Keane – Sala Razzmatazz (Barcelona)

Hace apenas cinco meses, los británicos Keane lanzaban su cuarto largo, Strangeland, en el que regresan a los orígenes sonoros de su primer disco para preguntarse, de manera algo tibia, acerca de sus propias vidas. Y su interminable gira de presentación les acercaba de nuevo a Barcelona, una ciudad en la que está por llegar el concierto en que Keane no agote las entradas.
Acorde con el aire general del nuevo disco, se presentaron sobre el escenario con un decorado sobrio y cálido, presidido por un rótulo de neón en el que se leía Strangeland y que recordaba vagamente una cafetería vintage, para abrir su set de forma algo descafeinada con “You are young”, el primer tema de Strangeland.
A partir de ahí, un tracklist equilibrado de viejos y nuevos temas, en el que la gente enloqueció con “Bend and Break” o “Everybody´s changing” (en la que Chaplin comentó divertido “parece que nunca os cansaréis de esta canción”). Y en el que algunos temas nuevos, como “On the road” o “Silenced by the night” cumplieron las expectativas y sonaron potentes y ágiles. Pero otros como “The starting line” o “Neon river” se atascaron un poco: demasiado monótonos y poco atractivos.
Tuvieron tiempo para el intimismo con “Hamburg song” y para los momentos de stadium rock y estribillos colectivos con “Somewhere only we know” o “This is the last time”. Y por supuesto dejaron para el final la artillería pesada. Cerraron con “This Is the Last Time”, “Somewhere Only We Know” y “Bedshaped” (que sigue sonando tan bien después de ocho años), para un bonito bis en el que sobró “Sea Fog” pero con las enormes “Sovereign Light Café” y “Crystal Ball”.

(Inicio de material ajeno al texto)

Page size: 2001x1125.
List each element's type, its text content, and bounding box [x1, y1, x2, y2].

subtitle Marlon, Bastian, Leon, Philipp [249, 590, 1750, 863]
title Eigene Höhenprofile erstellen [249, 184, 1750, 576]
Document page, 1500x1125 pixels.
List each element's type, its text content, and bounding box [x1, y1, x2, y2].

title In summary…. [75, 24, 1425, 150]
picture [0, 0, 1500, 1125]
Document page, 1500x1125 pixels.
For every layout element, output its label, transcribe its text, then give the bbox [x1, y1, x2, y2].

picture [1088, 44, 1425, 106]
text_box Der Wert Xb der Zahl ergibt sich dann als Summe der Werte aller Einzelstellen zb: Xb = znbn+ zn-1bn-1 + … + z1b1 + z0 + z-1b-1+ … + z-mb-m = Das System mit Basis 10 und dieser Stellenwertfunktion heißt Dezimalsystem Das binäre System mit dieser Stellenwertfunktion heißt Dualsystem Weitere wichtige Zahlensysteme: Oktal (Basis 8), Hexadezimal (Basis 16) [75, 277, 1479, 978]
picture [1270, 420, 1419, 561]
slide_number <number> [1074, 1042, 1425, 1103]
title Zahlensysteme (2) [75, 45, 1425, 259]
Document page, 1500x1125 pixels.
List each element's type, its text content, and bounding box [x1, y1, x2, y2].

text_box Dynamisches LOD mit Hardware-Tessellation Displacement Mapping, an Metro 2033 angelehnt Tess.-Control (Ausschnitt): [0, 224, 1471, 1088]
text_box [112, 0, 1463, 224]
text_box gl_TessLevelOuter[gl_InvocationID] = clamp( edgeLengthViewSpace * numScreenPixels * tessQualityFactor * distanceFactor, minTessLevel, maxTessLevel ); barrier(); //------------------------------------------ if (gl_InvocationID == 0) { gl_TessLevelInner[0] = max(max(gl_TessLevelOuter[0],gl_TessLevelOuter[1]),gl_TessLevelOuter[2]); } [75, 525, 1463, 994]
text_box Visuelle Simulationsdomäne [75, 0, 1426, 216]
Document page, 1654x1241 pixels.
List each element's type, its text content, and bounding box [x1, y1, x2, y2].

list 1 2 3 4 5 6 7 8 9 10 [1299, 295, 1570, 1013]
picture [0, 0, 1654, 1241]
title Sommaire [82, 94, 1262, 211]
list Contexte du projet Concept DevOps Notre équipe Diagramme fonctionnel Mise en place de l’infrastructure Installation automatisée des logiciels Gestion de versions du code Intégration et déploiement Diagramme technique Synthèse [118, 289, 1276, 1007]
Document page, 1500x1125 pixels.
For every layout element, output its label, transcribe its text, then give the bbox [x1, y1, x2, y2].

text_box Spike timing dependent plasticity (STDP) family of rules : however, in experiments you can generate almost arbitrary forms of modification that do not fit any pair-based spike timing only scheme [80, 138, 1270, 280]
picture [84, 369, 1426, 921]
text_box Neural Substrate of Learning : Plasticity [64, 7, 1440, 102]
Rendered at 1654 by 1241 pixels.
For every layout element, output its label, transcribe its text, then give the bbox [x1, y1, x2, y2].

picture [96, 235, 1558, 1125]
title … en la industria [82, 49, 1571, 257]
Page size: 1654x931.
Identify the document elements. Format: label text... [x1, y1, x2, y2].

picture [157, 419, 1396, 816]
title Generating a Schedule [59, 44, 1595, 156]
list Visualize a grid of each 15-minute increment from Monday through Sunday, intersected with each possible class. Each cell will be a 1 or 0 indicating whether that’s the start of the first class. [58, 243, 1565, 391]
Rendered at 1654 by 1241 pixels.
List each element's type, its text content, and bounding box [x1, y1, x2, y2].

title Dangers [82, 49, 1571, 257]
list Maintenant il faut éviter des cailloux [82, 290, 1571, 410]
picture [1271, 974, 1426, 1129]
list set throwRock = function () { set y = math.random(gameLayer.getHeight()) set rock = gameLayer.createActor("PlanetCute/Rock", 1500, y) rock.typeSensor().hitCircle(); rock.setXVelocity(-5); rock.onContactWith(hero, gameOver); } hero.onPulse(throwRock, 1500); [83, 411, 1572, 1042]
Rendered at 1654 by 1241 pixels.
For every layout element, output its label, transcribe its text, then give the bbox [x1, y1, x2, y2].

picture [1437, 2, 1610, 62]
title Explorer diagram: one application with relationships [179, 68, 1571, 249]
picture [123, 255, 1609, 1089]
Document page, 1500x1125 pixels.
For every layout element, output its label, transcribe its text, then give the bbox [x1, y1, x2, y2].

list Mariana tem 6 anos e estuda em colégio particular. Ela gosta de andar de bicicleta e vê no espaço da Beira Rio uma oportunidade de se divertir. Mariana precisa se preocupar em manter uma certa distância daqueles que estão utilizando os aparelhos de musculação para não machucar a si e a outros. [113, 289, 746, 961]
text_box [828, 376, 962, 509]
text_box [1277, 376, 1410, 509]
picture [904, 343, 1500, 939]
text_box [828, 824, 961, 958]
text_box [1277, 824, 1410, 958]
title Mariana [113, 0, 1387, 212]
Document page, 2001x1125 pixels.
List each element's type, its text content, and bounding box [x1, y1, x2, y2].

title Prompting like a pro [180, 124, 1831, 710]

¿El principal problema del concierto? Keane sonaron exactamente igual que en disco. ¿Es eso malo? No. Es aburrido. No movieron una nota. No improvisaron un acorde. Salieron con el piloto automático, encorsetados y esperando que fueran las ganas del público las que levantaran el concierto. A ratos incluso parecían cansados. No en vano nos racanearon un segundo bis con una versión de “Under pressure” que han venido tocando en otros conciertos de su gira. Pero no en Barcelona.
Sinceramente, han tenido días mejores. Aunque, eso sí, nadie podrá decir que fue un mal concierto.